Um buraco a cada nove metros. Essa é a realidade da rua João Garcia Bonil, no trecho localizados aos fundos do Senai (Serviço Nacional de Aprendizagem Industrial) de Franca. São mais de 33 buracos num espaço de 300 metros. Transitar pela via sem 'cair' num deles é missão impossível.
A situação registrada na rua da região Leste de Franca não é algo exclusivo. São várias as vias em que ‘pipocam’ buracos. Outro exemplo é a rua Jeremia Guilherme, na Vila Totoli, com dezenas de buracos que exigem atenção redobrada dos motoristas.
O número de crateras mostra também que o dinheiro destinado pela Prefeitura para recapeamento é baixo em comparação ao que seria necessário para recuperar a malha viária da cidade. Para este ano, o prefeito Alexandre Ferreira (MDB) anunciou, em maio, um investimento superior a R$ 13 milhões para execução do serviço de recapeamento de ruas e avenidas na cidade.
Deste valor, R$ 12 milhões vêm de recursos destinados pelo governo do Estado, enquanto o restante faz parte de emendas impositivas de vereadores.

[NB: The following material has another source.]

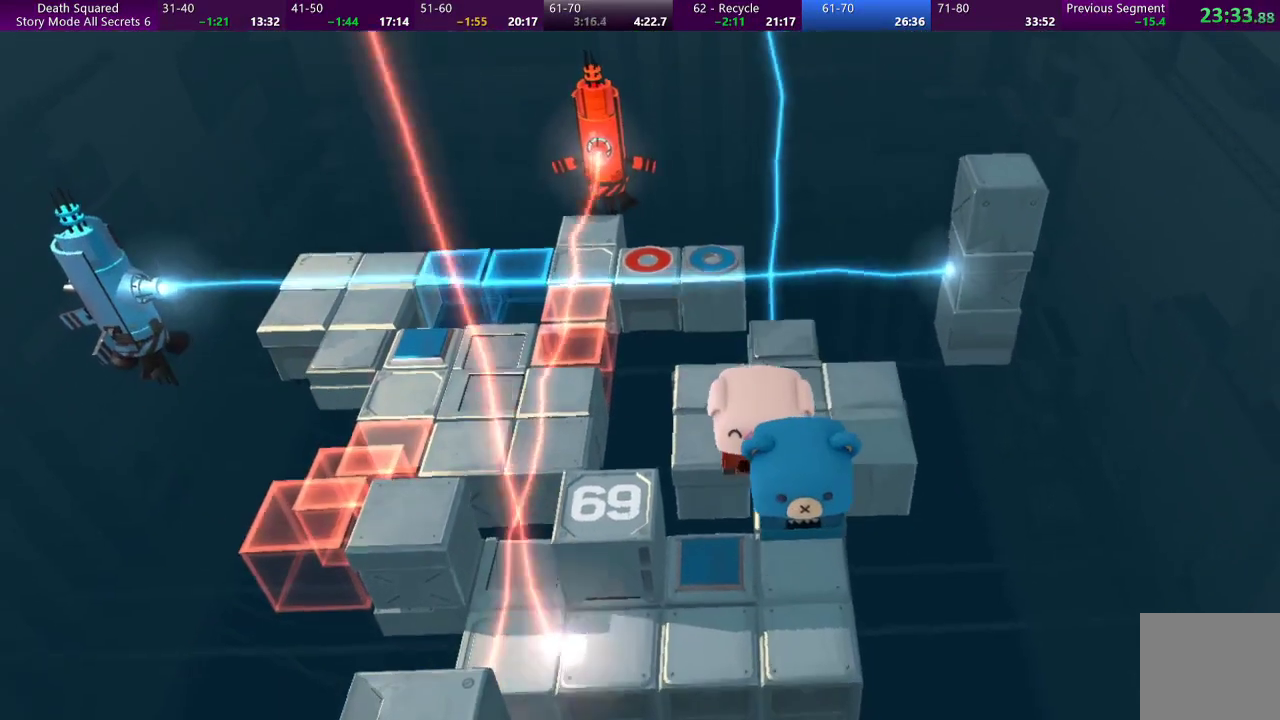
{"buttons": [], "left_stick": "center", "events": [[233, "left_stick", "center"]]}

Além disso, o prefeito disse que foi autorizada uma verba estadual extra no valor de R$ 5 milhões. Pode parecer muito, mas não é. O próprio prefeito admite a dificuldade. “Apesar deste expressivo investimento, ele ainda não é suficiente para recuperarmos todas as ruas que gostaríamos. Por isso, nossa busca por mais verbas não vai parar”, disse Alexandre em pronunciamento recente.

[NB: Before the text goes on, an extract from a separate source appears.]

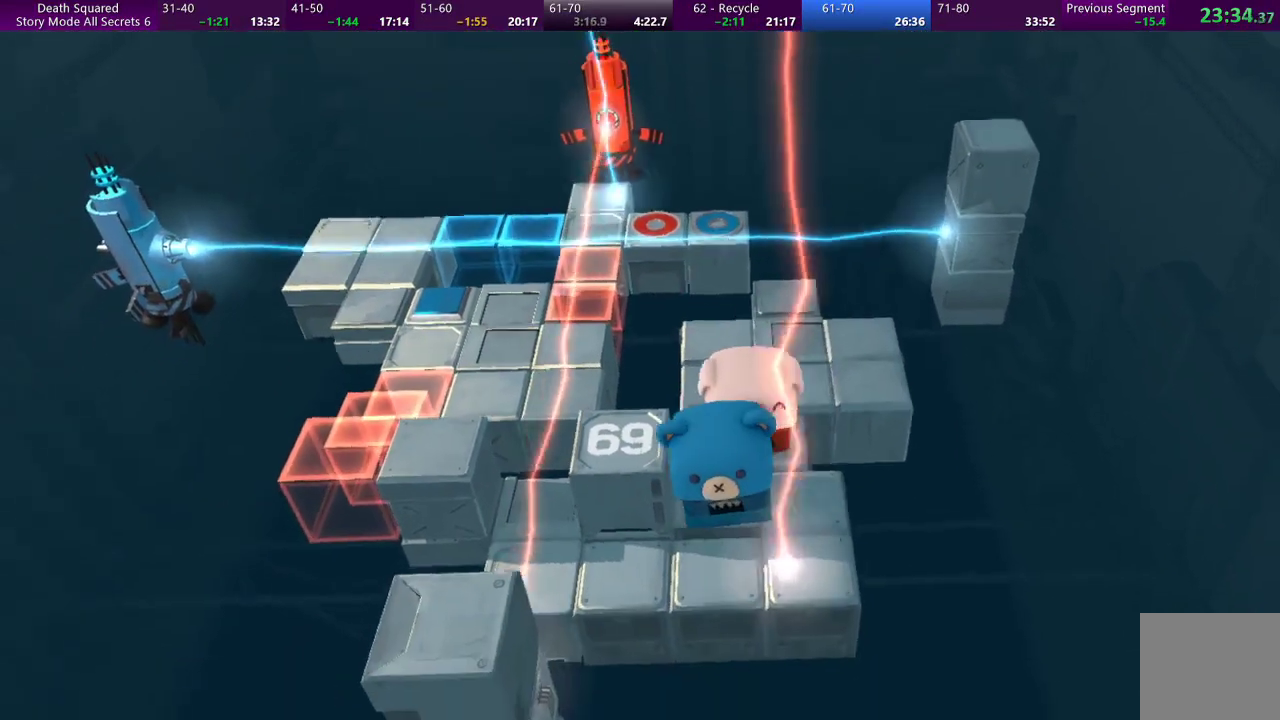
{"buttons": [], "left_stick": "center", "events": []}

O valor destinado para o setor em 2022 é o maior dos últimos anos, cujo montante e investimentos tem se mantido na média de R$ 6 a 10 milhões anuais. Mesmo com o avanço, os valores disponíveis estão muito distantes do que seria necessário para uma ampla recuperação da malha viária da cidade.
Resta o tapa-buraco
Com a insuficiência de recursos para atender toda a demanda de recapeamento, a alternativa que sobra é o serviço de tapa-buraco, nada além de um paliativo. Durante os primeiros seis meses deste ano, mais de R$ 4 milhões foram investidos no serviço. Segundo a Emdef (Empresa Municipal para o Desenvolvimento de Franca), foram atendidas 3.017 de 3.125 solicitações.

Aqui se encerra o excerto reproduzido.